A report from The Trentonian noted that Miller has been with the department for 13 years and is paid an annual salary of $99,838 and Lamin has been with the department for 14 years and is paid an annual salary of $106,158.
Miller also appeared to reference Trenton Detective Travis Maxwell, who was responsible for the police shooting that killed Aaron Veh Carter in 2011. Maxwell claimed he shot Carter multiple times in self-defense.
However, Maxwell’s actions following the fatal shooting serve as a reminder that often times, when police officers are not held accountable for their actions, they go on to commit similar—if not worse—crimes against the public. In Maxwell’s case he was recently named in a lawsuit the city settled last year for $213,000, according to The Trentonian.
The recent conversation from the officers in the patrol car involving Maxwell was about an encounter with a suspect in which the officers involved threw up him up the stairs before arresting him.
“Boom, I hit him so hard I broke the battery inside,” Miller bragged, flaunting the fact that he used his flashlight to strike the suspect multiple times.

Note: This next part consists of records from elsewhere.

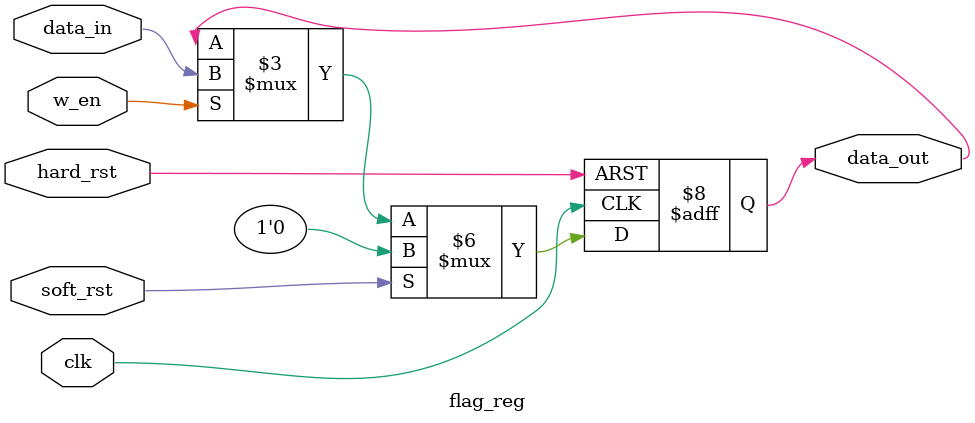
<source format=v>
module flag_reg(input clk,
input hard_rst,
input soft_rst,
input w_en,
input data_in,
output reg data_out
    );
	 
	 always @(posedge clk, posedge hard_rst) begin
		if(hard_rst) begin
			data_out <= 'd0;
		end
		else if(soft_rst)begin
			data_out <= 'd0;
		end
		else begin
			if(w_en) data_out <= data_in; else data_out <= data_out;
		end
	 end

endmodule
</source>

The officers also discussed their involvement in a shooting that could have claimed the life of a man who was shot in the head.
“Is it a bullet or a pimple?” Lamin said.

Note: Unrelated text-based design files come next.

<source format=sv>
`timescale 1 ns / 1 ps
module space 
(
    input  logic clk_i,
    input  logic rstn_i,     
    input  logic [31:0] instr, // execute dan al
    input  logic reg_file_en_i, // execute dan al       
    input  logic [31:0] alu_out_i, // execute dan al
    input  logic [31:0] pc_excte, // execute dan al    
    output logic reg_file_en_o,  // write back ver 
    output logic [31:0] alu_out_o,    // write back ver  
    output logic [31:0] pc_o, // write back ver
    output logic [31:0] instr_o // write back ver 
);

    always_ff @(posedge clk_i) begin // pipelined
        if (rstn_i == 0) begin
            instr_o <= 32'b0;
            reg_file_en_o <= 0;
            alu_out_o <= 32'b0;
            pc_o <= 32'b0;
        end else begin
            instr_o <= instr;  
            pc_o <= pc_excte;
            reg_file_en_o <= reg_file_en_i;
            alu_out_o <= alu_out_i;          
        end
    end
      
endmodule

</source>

“Yeah, one of those,” Garcia replied.
“A big black head,” Lamin continued.
Watch the full video of the Body Cam footage below:
In response to the cavalier commentary from the officers, Trenton Mayor Eric Jackson called for the police director to expedite an internal affairs investigation into the conduct exhibited by Lamin, Miller and Garcia.
“I strongly condemn any use of excessive force and the boasting about it by police officers,” Jackson said. “This behavior is intolerable; violates the public trust and department policy; and erodes the goodwill police are building with city residents and community stakeholders. We will act quickly and deliberately to hold officers accountable for engaging in conduct that denigrates community relations and the police uniform.”

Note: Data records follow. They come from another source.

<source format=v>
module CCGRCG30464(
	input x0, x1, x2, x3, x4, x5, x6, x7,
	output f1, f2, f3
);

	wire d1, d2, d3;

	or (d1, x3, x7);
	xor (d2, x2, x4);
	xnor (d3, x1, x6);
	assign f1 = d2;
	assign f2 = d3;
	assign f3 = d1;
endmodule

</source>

In a statement to the Trentonian, the New Jersey chapter of the American Civil Liberties Union described the video as “despicable” and called for “police accountability now.”
“There needs to be an immediate, transparent, thorough investigation, not just of this incident or these officers, but into whether the Trenton Police Department has a culture that encourages the use of excessive force against Trentonians. It’s chilling to hear officers bragging about beating people with flashlights until the batteries break and imparting lessons on the best ways to assault someone without leaving marks. At a time when officer misconduct has fueled police-community tensions nationwide, these abuses of authority only serve to further erode trust, damage relationships, and perpetuate serious harm, especially in communities of color disproportionately affected by police violence.”
Police Director Ernest Parrey Jr. did not respond to a request from The Trentonian. However, the newspaper noted that he has not responded to any of its inquiries since it published Body Cam footage that showed him “calling residents ‘hood rats’ and making an illegal traffic stop.”
As is evident in this story, the use of excessive force by police has become so common that in some departments, it is joked about openly among officers. The fact that the presence of a camera recording their commentary did not seem to deter the officers involved is a testament to the fact that in the majority of cases, even when officers are caught on video clearly using excessive force, they are rarely held accountable for their actions.